*** Provided entries ***
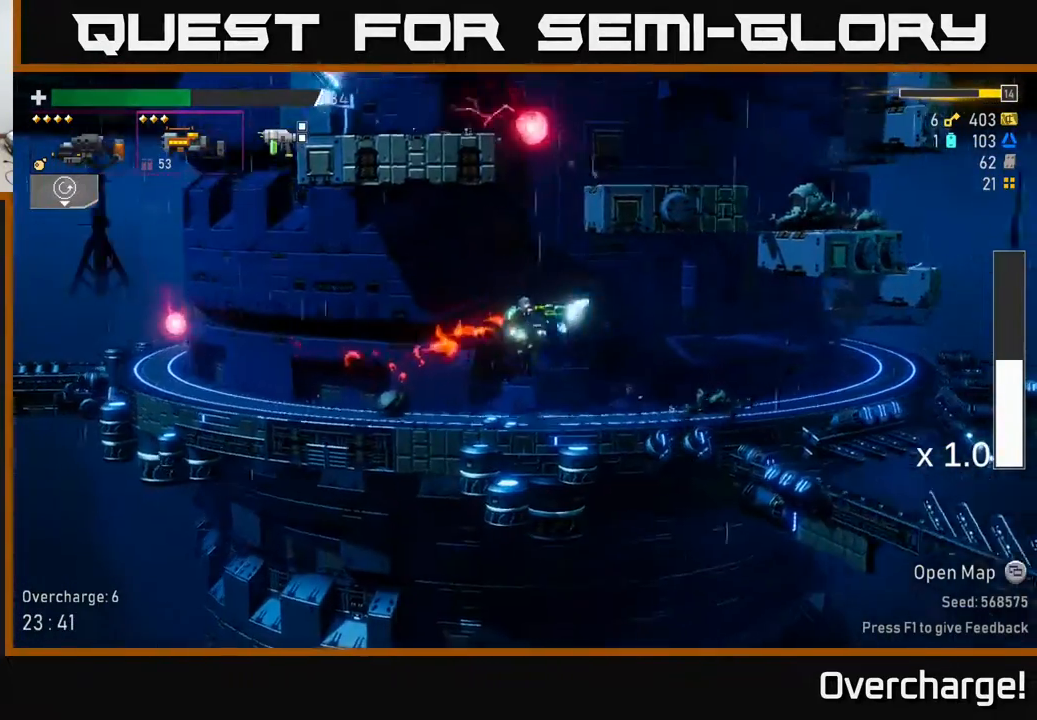
{"buttons": ["R2"], "left_stick": "right", "events": [[33, "A", "up"], [133, "A", "down"], [467, "A", "up"]]}
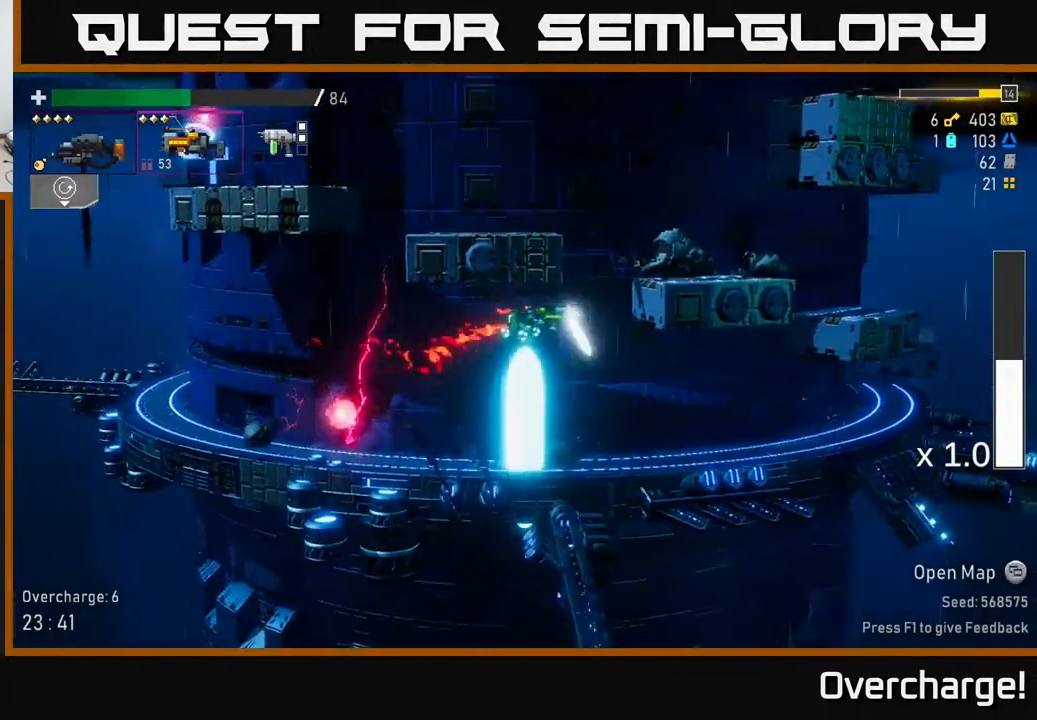
{"buttons": ["R2"], "left_stick": "right", "events": [[50, "A", "down"], [433, "A", "up"]]}
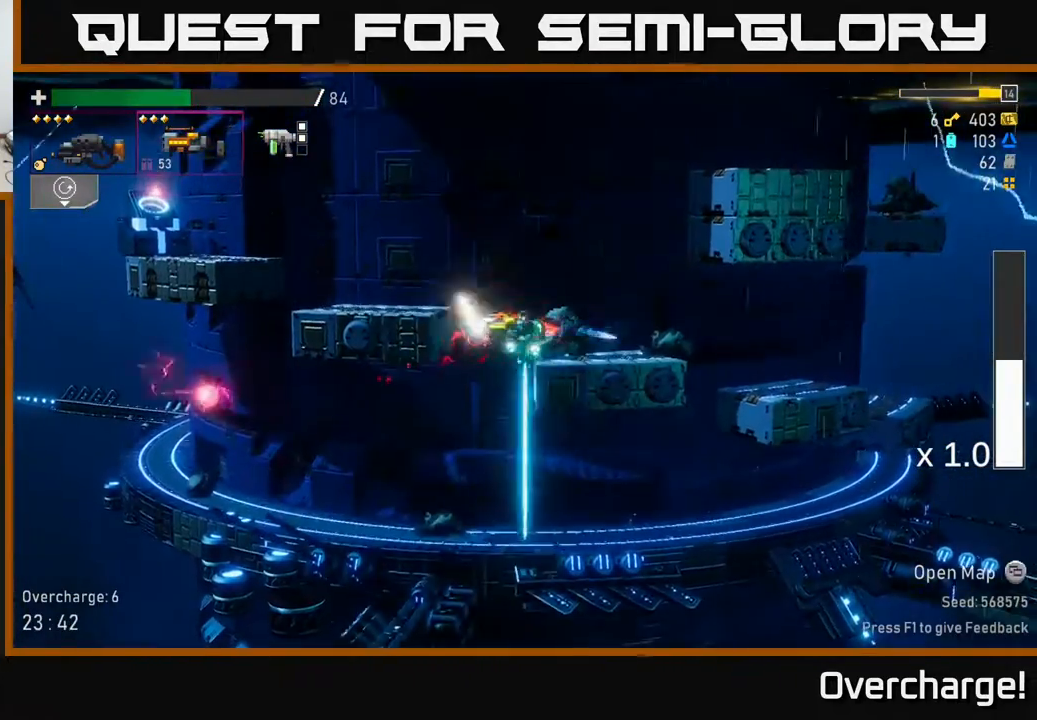
{"buttons": ["R2"], "left_stick": "right", "events": [[133, "A", "down"], [400, "A", "up"]]}
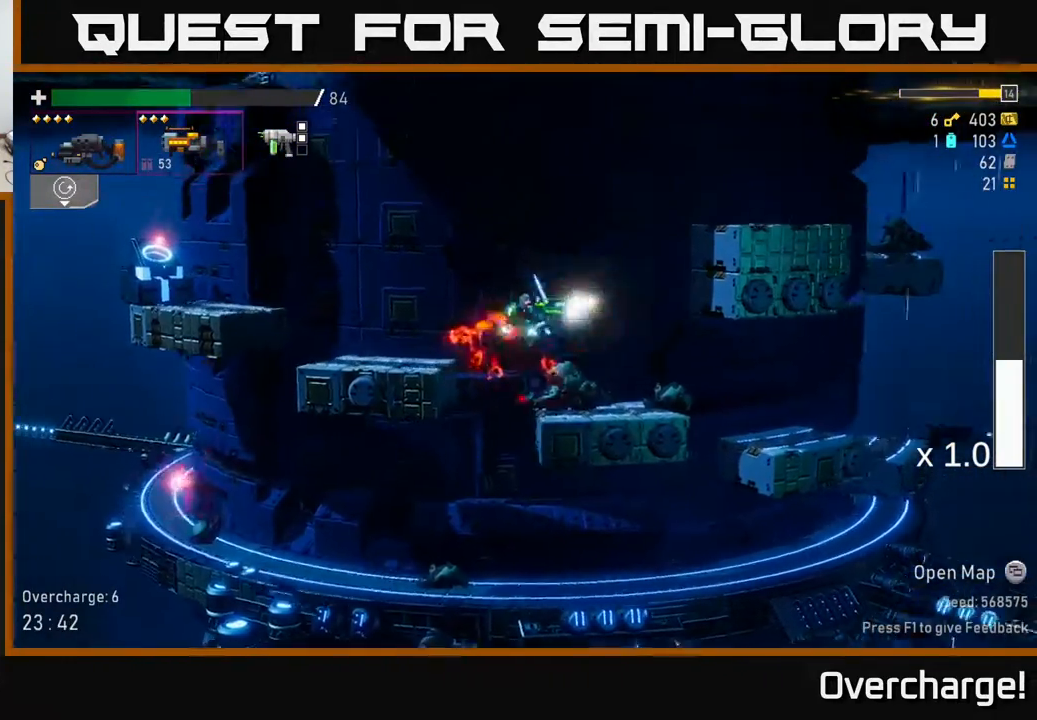
{"buttons": ["A", "R2"], "left_stick": "right", "events": [[50, "A", "down"], [300, "A", "up"], [383, "A", "down"]]}
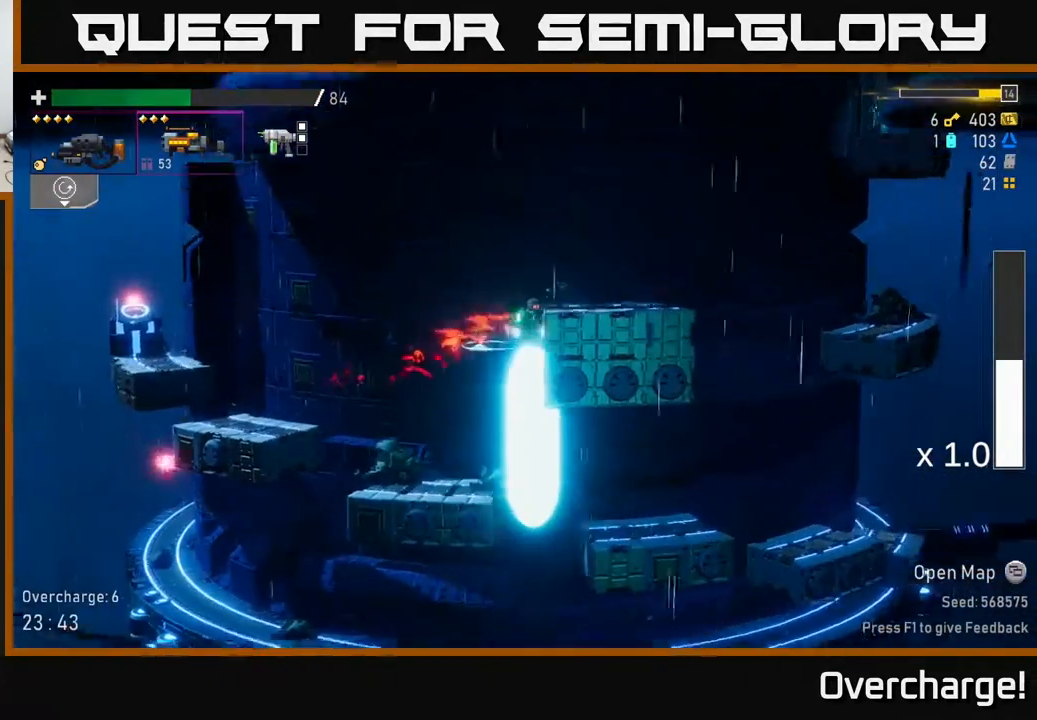
{"buttons": ["A", "R2"], "left_stick": "right", "events": [[183, "A", "up"], [483, "A", "down"]]}
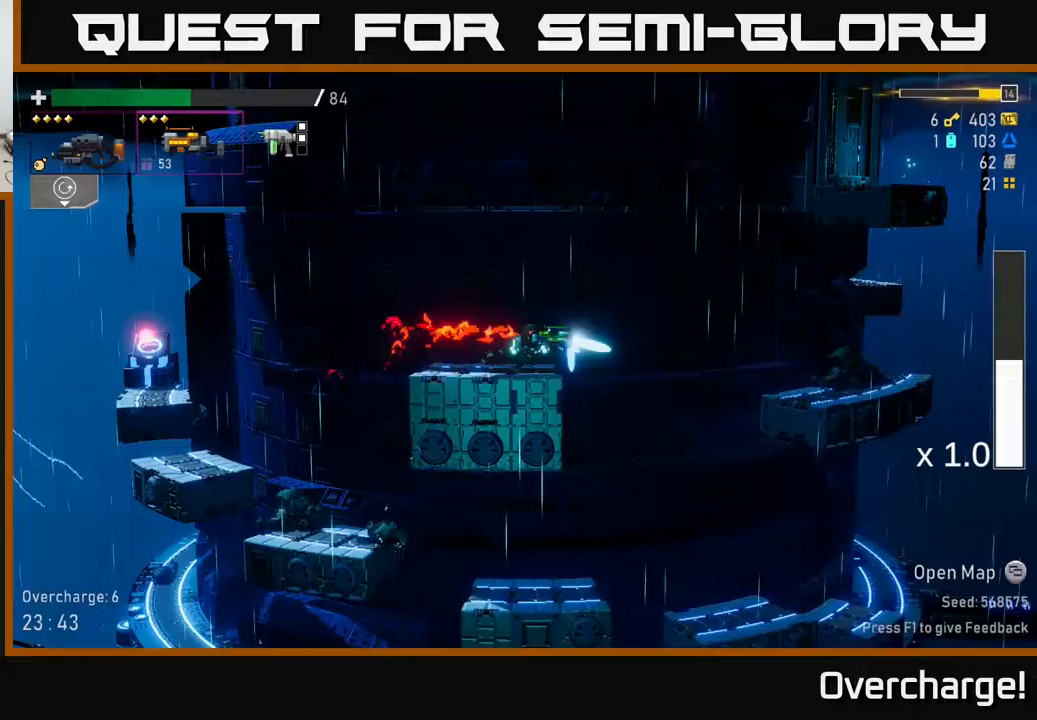
{"buttons": ["A", "R2"], "left_stick": "right", "events": [[250, "A", "up"], [300, "A", "down"]]}
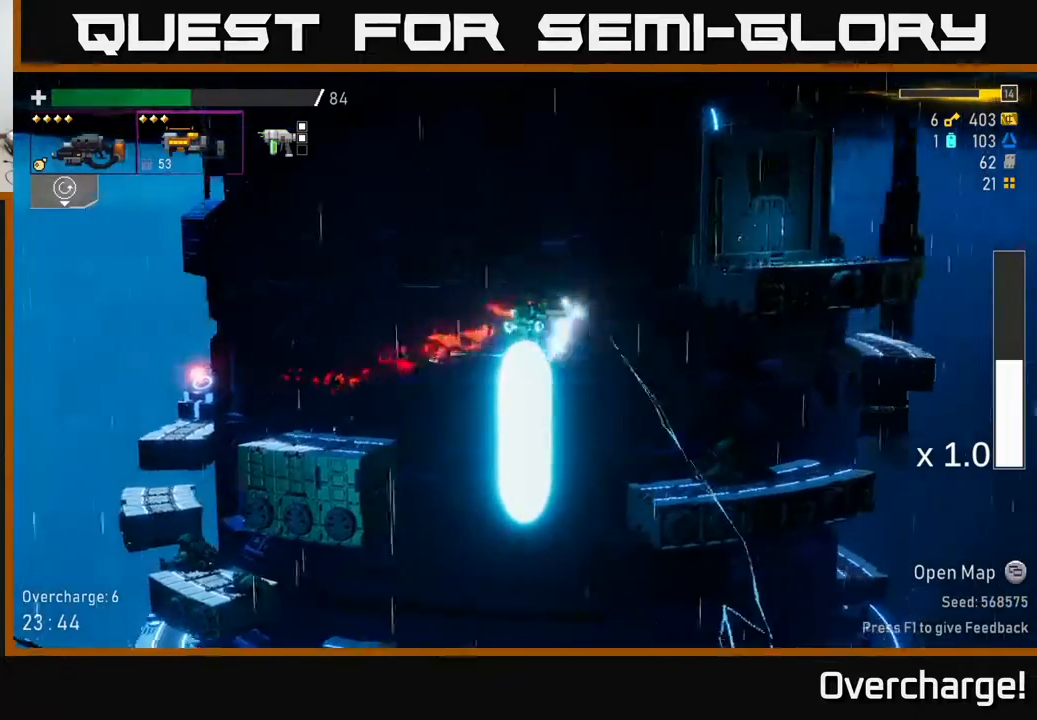
{"buttons": ["A", "R2"], "left_stick": "right", "events": [[50, "A", "up"], [417, "A", "down"]]}
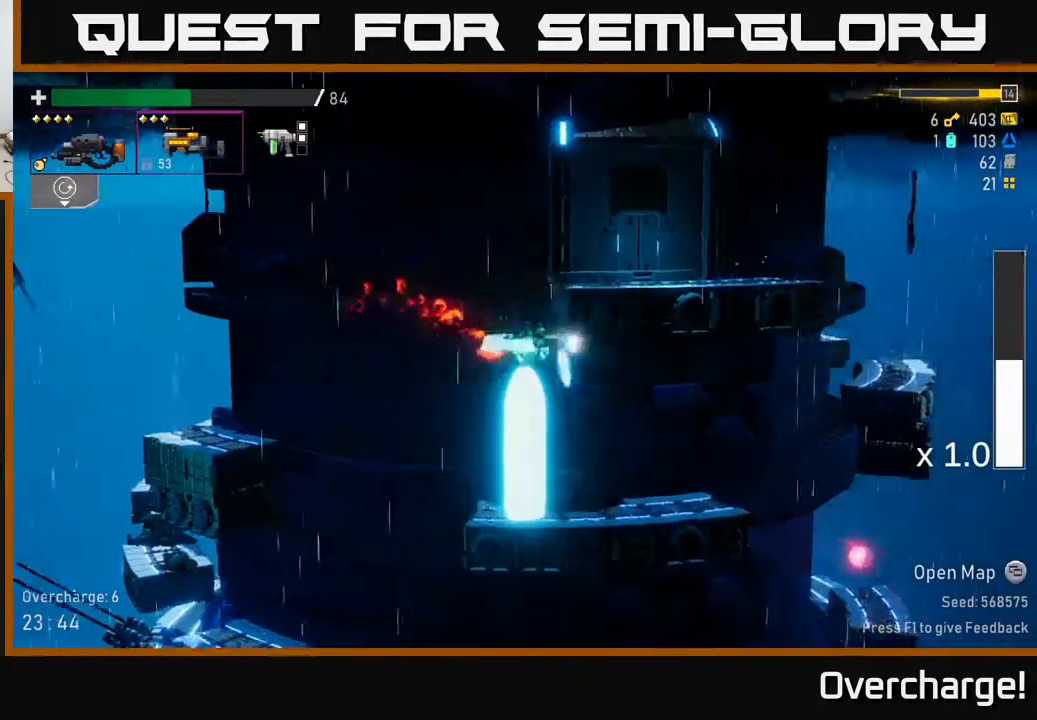
{"buttons": ["R2"], "left_stick": "up-left", "events": [[183, "left_stick", "left"], [300, "left_stick", "center"], [433, "left_stick", "up-left"], [450, "A", "up"]]}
*** End of Provided entries ***
Repeat the listing verbatim without its pictures.

[Result]:
{"buttons": ["R2"], "left_stick": "right", "events": [[33, "A", "up"], [133, "A", "down"], [467, "A", "up"]]}
{"buttons": ["R2"], "left_stick": "right", "events": [[50, "A", "down"], [433, "A", "up"]]}
{"buttons": ["R2"], "left_stick": "right", "events": [[133, "A", "down"], [400, "A", "up"]]}
{"buttons": ["A", "R2"], "left_stick": "right", "events": [[50, "A", "down"], [300, "A", "up"], [383, "A", "down"]]}
{"buttons": ["A", "R2"], "left_stick": "right", "events": [[183, "A", "up"], [483, "A", "down"]]}
{"buttons": ["A", "R2"], "left_stick": "right", "events": [[250, "A", "up"], [300, "A", "down"]]}
{"buttons": ["A", "R2"], "left_stick": "right", "events": [[50, "A", "up"], [417, "A", "down"]]}
{"buttons": ["R2"], "left_stick": "up-left", "events": [[183, "left_stick", "left"], [300, "left_stick", "center"], [433, "left_stick", "up-left"], [450, "A", "up"]]}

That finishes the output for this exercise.